Warbiso Track is a 6.3 km Medium 4WD trail in Bonang, Victoria, Australia. Expect max gradient up to 9%. Average drive time is 61.17 minutes.
You'll discover an intriguing medium-difficulty challenge near Bonang that rewards adventurous drivers with a compact but engaging off-road experience. The Warbiso Track's 9% steep grade delivers genuine technical demands without overwhelming inexperienced 4WD operators, making it an excellent progression trail for those building their skills. Over 6.3 kilometres, you'll navigate varied terrain that tests your vehicle's capability while offering authentic Victorian backcountry scenery.
The driving experience combines rocky sections with tighter tree-lined passages that require careful line selection and steady throttle control. You'll encounter steep pitches that demand respect and attention, particularly during wet conditions when grip becomes compromised. The relatively short completion time of around an hour makes this an ideal half-day adventure, though you shouldn't underestimate the concentration required.

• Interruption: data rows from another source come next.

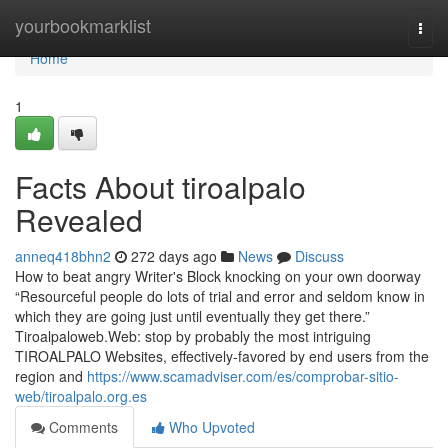
Home
yourbookmarklist
Togg
navi
Home
1
Facts About tiroalpalo
Revealed
anneq418bhn2
272 days ago
News
Discuss
How to beat angry Writer's Block knocking on your own doorway
“Resourceful people do lots of trial and error and seldom know in
which they are going just until eventually they get there.”
Tiroalpaloweb.Web: stop by probably the most intriguing
TIROALPALO Websites, effectively-favored by end users from the
region and
https://www.scamadviser.com/es/comprobar-sitio-
web/tiroalpalo.org.es
Comments
Who Upvoted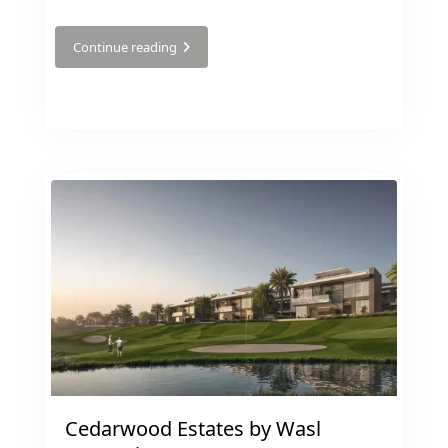
Continue reading
BY EMAAR
EMAAR SOUTH
THE OASIS
THE VALLEY
DUBAI HILLS ESTATE
RASHID YATCHS &
MARINA
EMAAR BEACH FRONT
DUBAI CREEK
HARBOUR
GRAND POLO CLUB &
RESORT
ARABIAN RANCHES III
DOWNTOWN DUBAI
Cedarwood Estates by Wasl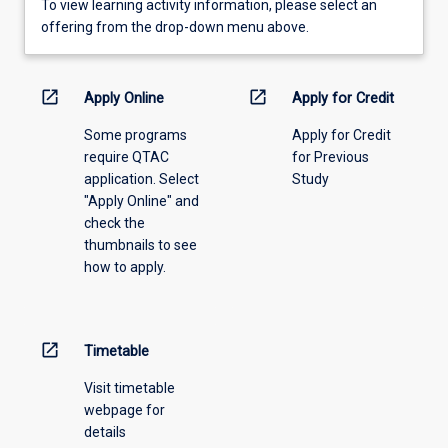
To
To view learning activity information, please select an
view
offering from the drop-down menu above.
learning
activity
information,
open_in_new
open_in_new
Apply Online
Apply for Credit
please
Some programs
Apply for Credit
select
require QTAC
for Previous
an
application. Select
Study
offering
"Apply Online" and
from
check the
the
thumbnails to see
drop-
how to apply.
down
menu
above.
open_in_new
Timetable
Visit timetable
webpage for
details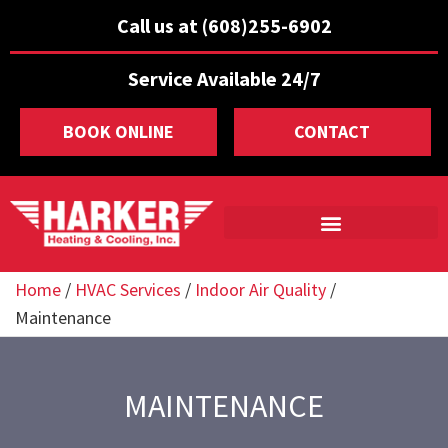
Call us at (608)255-6902
Service Available 24/7
BOOK ONLINE
CONTACT
Home
/
HVAC Services
/
Indoor Air Quality
/
Maintenance
MAINTENANCE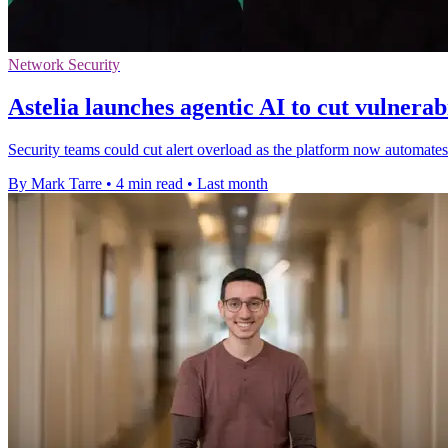
Network Security
Astelia launches agentic AI to cut vulnerabi
Security teams could cut alert overload as the platform now automate
By Mark Tarre
•
4 min read
•
Last month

Before tackling Warbiso Track, ensure your 4WD is in good mechanical condition with quality tyres and functioning differentials. The steep grades mean recovery situations are possible, so carry appropriate recovery equipment and never drive alone. Weather assessment is crucial—recent rain will significantly increase difficulty. While currently showing limited traffic data, this trail represents authentic off-road driving away from heavily trafficked routes, offering solitude and genuine backcountry atmosphere for those willing to respect its challenges.
Explore Warbiso Track in the app
Offline maps, live conditions & more
6.3 km
Distance
1h 1m
Avg Time
14 km/h
Avg Speed
9%
Steep Grade
See how many vehicles have driven this trail
Already have an account?
See who's driving this trail and when
Already have an account?
5°C
Mist
6 km/h NE
96%
4°C
0
7-Day Forecast
Sunny
Partly Cloudy
Sunny
Partly Cloudy
Sunny
Partly Cloudy
Patchy rain nearby
Get offline topo maps, live conditions, and data-driven difficulty ratings.